-- Problem requirements --
Could you output the text of the rows from the very beginning through the line containing "Elegir qué decir so", both included, and leave the pictures out?

-- Data listing --
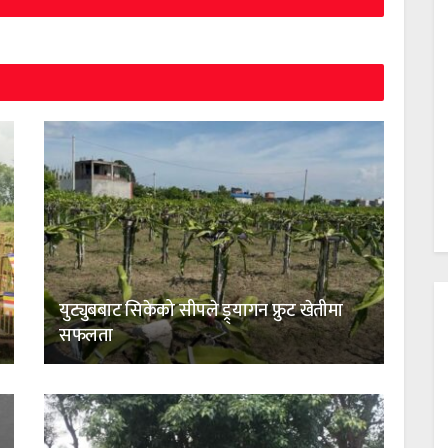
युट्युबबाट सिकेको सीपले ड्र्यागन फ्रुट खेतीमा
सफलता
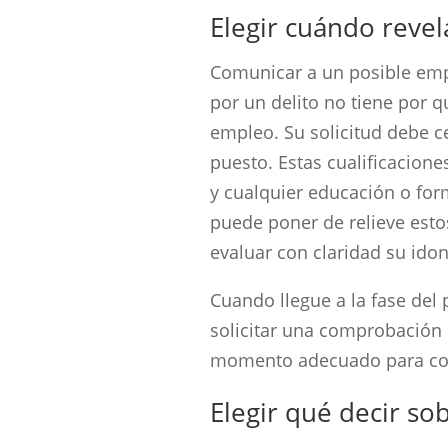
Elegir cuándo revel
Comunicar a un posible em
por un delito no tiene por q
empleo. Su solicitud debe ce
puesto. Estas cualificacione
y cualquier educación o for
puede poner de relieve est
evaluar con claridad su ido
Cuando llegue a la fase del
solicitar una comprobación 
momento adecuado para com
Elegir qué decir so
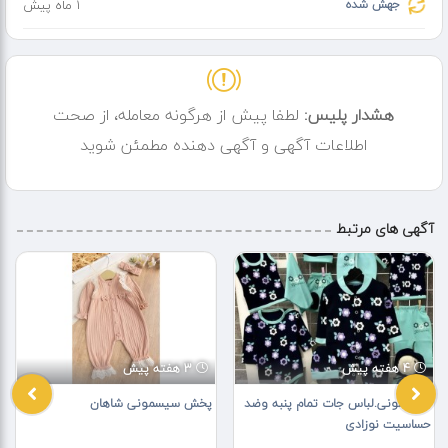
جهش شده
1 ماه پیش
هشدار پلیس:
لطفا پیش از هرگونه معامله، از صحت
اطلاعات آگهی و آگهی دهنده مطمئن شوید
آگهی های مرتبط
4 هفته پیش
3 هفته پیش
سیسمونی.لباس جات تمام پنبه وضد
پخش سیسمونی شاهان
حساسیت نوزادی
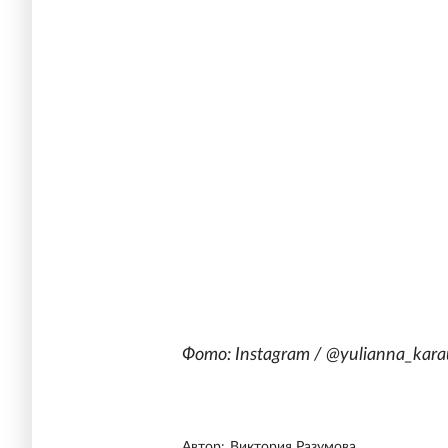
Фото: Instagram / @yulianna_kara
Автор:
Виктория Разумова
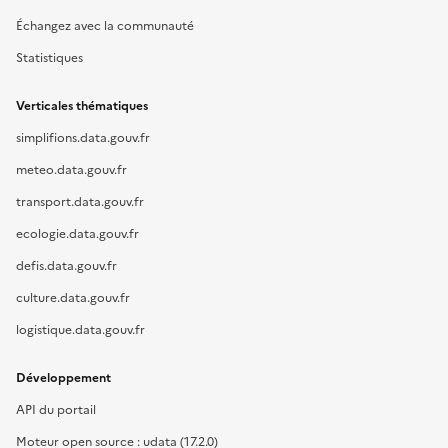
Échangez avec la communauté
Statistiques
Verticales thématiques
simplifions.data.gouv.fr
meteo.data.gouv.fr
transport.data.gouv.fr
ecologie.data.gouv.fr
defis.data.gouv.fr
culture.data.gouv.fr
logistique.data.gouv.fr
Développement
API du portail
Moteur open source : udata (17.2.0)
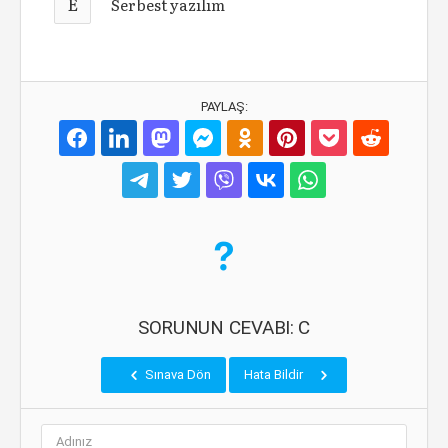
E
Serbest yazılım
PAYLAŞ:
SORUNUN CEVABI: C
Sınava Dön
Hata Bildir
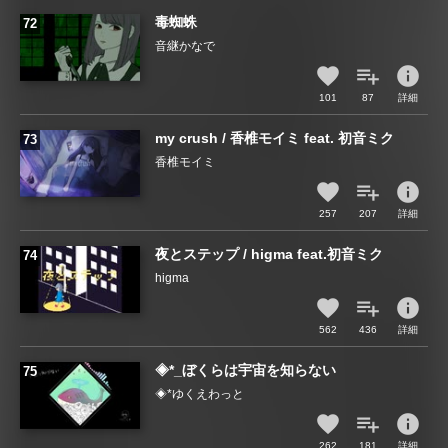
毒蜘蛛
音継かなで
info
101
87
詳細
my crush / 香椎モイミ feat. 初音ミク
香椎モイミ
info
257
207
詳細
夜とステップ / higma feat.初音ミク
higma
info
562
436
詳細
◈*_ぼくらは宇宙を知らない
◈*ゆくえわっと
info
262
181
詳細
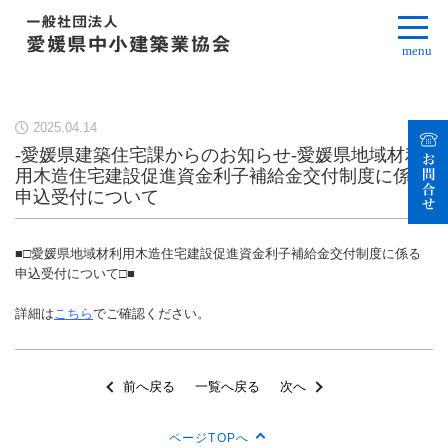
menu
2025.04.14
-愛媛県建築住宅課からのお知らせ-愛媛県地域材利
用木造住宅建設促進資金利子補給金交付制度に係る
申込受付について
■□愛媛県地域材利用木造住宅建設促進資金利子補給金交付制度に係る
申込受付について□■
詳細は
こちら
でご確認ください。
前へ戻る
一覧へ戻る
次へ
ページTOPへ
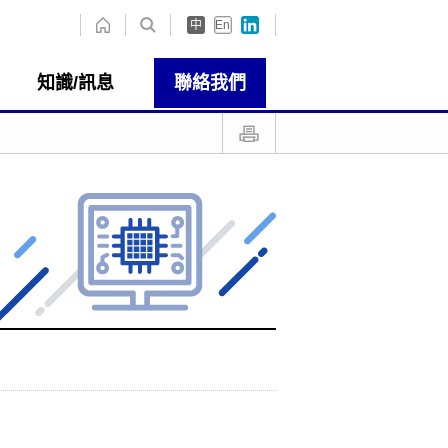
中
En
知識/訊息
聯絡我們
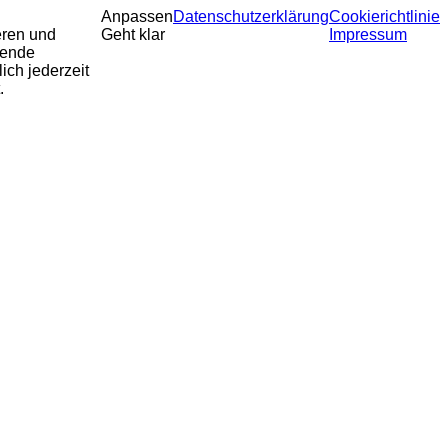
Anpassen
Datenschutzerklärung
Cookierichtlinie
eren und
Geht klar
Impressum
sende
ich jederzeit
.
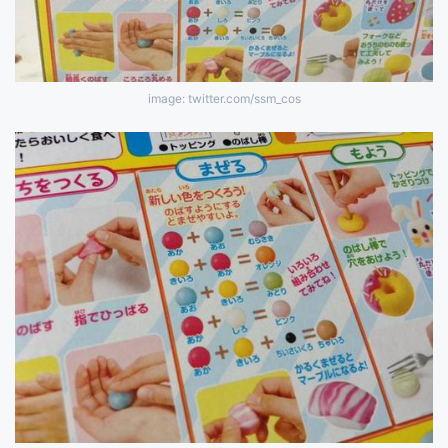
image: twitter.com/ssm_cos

-- Response to the task --
युट्युबबाट सिकेको सीपले ड्र्यागन फ्रुट खेतीमा
सफलता
Elegir cuándo revel
Comunicar a un posible em
por un delito no tiene por q
empleo. Su solicitud debe ce
puesto. Estas cualificacione
y cualquier educación o for
puede poner de relieve est
evaluar con claridad su ido
Cuando llegue a la fase del
solicitar una comprobación 
momento adecuado para com
Elegir qué decir so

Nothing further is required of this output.